Every entry needs to be printed exactly, please.

**** Provided material ****

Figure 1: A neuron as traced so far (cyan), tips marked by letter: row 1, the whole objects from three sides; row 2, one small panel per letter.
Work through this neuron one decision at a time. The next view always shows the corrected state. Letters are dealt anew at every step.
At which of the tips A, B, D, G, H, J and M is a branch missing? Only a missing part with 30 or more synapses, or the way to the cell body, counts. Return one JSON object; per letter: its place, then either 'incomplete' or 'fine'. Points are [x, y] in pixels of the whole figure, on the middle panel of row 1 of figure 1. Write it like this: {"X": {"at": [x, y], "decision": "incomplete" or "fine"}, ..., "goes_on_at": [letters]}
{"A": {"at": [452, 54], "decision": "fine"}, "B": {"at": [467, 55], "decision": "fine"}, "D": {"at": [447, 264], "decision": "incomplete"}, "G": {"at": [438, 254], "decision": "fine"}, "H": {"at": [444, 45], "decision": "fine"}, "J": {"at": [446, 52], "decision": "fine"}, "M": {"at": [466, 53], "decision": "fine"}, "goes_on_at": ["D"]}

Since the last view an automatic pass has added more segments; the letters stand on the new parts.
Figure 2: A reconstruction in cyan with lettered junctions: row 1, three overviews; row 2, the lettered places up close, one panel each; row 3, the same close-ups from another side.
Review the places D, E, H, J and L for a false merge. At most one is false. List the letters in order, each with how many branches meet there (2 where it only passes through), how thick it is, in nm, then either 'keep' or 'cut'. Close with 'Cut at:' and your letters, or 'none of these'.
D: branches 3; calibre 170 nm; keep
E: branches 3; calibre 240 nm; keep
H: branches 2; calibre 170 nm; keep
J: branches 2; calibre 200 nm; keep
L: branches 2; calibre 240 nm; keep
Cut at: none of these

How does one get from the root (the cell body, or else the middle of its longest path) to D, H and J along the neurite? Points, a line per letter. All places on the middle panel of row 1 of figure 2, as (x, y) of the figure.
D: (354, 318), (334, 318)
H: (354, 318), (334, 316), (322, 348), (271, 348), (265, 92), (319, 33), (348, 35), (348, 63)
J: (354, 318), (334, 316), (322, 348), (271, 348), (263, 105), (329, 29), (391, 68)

****

*Exercise answer:*
Figure 1: A neuron as traced so far (cyan), tips marked by letter: row 1, the whole objects from three sides; row 2, one small panel per letter.
Work through this neuron one decision at a time. The next view always shows the corrected state. Letters are dealt anew at every step.
At which of the tips A, B, D, G, H, J and M is a branch missing? Only a missing part with 30 or more synapses, or the way to the cell body, counts. Return one JSON object; per letter: its place, then either 'incomplete' or 'fine'. Points are [x, y] in pixels of the whole figure, on the middle panel of row 1 of figure 1. Write it like this: {"X": {"at": [x, y], "decision": "incomplete" or "fine"}, ..., "goes_on_at": [letters]}
{"A": {"at": [452, 54], "decision": "fine"}, "B": {"at": [467, 55], "decision": "fine"}, "D": {"at": [447, 264], "decision": "incomplete"}, "G": {"at": [438, 254], "decision": "fine"}, "H": {"at": [444, 45], "decision": "fine"}, "J": {"at": [446, 52], "decision": "fine"}, "M": {"at": [466, 53], "decision": "fine"}, "goes_on_at": ["D"]}

Since the last view an automatic pass has added more segments; the letters stand on the new parts.
Figure 2: A reconstruction in cyan with lettered junctions: row 1, three overviews; row 2, the lettered places up close, one panel each; row 3, the same close-ups from another side.
Review the places D, E, H, J and L for a false merge. At most one is false. List the letters in order, each with how many branches meet there (2 where it only passes through), how thick it is, in nm, then either 'keep' or 'cut'. Close with 'Cut at:' and your letters, or 'none of these'.
D: branches 3; calibre 170 nm; keep
E: branches 3; calibre 240 nm; keep
H: branches 2; calibre 170 nm; keep
J: branches 2; calibre 200 nm; keep
L: branches 2; calibre 240 nm; keep
Cut at: none of these

How does one get from the root (the cell body, or else the middle of its longest path) to D, H and J along the neurite? Points, a line per letter. All places on the middle panel of row 1 of figure 2, as (x, y) of the figure.
D: (354, 318), (334, 318)
H: (354, 318), (334, 316), (322, 348), (271, 348), (265, 92), (319, 33), (348, 35), (348, 63)
J: (354, 318), (334, 316), (322, 348), (271, 348), (263, 105), (329, 29), (391, 68)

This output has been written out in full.